Skabeeva introduced me.

“We’ve never seen an author of The Washington Post and now let’s look at one: David Filipov, in our studio,” she said.

I bathed in the applause. Rock star.

But the point of bringing up the article was to use it (unfairly, I’d say) as an example of anti-Russian slant, and lead into a CNN story about who would take charge if Trump were assassinated before taking office. Putting the two reports together, the hosts nudged the audience to the conclusion that the U.S. media hates Russia and wants to stop Trump from improving relations with Moscow.

A pro-Kremlin legislator, Sergei Zheleznyak, drove home this point, raving about the conspiracy to me and the other outsiders -- a German reporter, and Owen Matthews, a British journalist who goes on Russian TV because he likes getting the opportunity to knock Putin on a live national broadcast.

Zheleznyak’s umbrage was mostly for show. During a commercial break, he smiled and said in fluent English, “I hope I didn't offend you.”

Another frequent guest on “60 Minut” who goes off on America on-screen is Andrei Bezrukov, in person a well-spoken and thoughtful commentator. He should be, because he is one of the sleeper spies exposed and expelled from the United States in 2010. I spent months chasing after him back then; another reason to go on these shows is you meet all sorts of fascinating people.

And then, every so often, there’s a chance to make a point that 2,833,200 Russians will hear. After appearing on a few shows, I started to anticipate the question and plan my answer.

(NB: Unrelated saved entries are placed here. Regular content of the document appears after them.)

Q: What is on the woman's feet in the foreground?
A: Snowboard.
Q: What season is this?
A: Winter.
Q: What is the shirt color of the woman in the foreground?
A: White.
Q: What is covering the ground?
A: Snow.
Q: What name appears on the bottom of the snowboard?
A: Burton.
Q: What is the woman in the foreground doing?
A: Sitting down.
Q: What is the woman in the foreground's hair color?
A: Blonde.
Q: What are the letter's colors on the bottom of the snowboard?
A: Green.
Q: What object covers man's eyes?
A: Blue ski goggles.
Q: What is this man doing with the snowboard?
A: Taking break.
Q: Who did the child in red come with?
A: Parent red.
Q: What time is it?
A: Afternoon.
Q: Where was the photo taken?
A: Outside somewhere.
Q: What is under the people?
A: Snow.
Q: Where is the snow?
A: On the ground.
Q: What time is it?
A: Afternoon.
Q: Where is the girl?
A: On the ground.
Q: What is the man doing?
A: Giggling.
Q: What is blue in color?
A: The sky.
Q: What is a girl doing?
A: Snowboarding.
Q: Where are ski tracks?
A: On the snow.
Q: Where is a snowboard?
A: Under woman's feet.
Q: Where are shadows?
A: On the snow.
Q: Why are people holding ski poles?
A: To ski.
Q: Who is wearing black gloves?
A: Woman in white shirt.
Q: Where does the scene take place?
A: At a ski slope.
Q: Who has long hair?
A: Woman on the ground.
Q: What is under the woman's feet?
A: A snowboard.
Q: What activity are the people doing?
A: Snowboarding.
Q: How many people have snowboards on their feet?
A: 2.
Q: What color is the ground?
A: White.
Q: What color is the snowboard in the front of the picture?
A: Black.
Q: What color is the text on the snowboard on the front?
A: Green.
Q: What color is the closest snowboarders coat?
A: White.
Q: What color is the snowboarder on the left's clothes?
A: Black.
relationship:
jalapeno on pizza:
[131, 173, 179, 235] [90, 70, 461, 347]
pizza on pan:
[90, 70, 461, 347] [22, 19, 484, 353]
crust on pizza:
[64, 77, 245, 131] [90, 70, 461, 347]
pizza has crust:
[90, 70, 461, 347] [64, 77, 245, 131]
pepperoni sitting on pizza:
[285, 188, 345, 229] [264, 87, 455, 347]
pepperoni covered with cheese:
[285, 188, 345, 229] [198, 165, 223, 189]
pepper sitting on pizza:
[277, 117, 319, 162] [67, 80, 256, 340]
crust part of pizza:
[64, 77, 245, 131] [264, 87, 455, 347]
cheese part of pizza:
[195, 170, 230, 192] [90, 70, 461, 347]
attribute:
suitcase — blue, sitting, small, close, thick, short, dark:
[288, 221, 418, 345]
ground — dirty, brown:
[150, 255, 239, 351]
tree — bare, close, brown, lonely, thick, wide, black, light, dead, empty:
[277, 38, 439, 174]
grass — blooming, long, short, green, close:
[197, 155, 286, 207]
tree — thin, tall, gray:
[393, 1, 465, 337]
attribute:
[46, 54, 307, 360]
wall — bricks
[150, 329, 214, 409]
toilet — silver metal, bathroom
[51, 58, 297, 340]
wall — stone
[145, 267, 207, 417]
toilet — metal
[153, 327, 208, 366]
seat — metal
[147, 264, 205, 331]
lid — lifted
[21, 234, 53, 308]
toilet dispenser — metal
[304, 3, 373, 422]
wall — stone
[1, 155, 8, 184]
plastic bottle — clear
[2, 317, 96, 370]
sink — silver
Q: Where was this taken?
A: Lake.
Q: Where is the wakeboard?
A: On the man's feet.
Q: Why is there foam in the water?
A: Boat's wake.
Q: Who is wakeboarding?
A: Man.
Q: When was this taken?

In the March 10 show, when Popov asks me why America hates Russia, I spring my trap.

“I know how to make people stop saying that Putin is the core of all the evil in the world,” I say confidently, fumbling only a couple of the words.

“Oh, please tell us,” Skabeeva sneers for the camera.

“Have you written about it in your newspaper?” Popov inquires.

“Not yet,” I wink, as though letting them in on some scoop.

“Okay, this is a very simple,” I continue in my Smirnovesque Russian. “He can run for the president and then lose with a distance of 3 million votes like Hillary Clinton did.”

I plow ahead despite misstating the stats.

“Then everybody will stop the talking about him.”

Popov gave a sarcastic chuckle. There was nothing to say to that.

I didn’t kill the lion. But I gave him a good yank on the tail.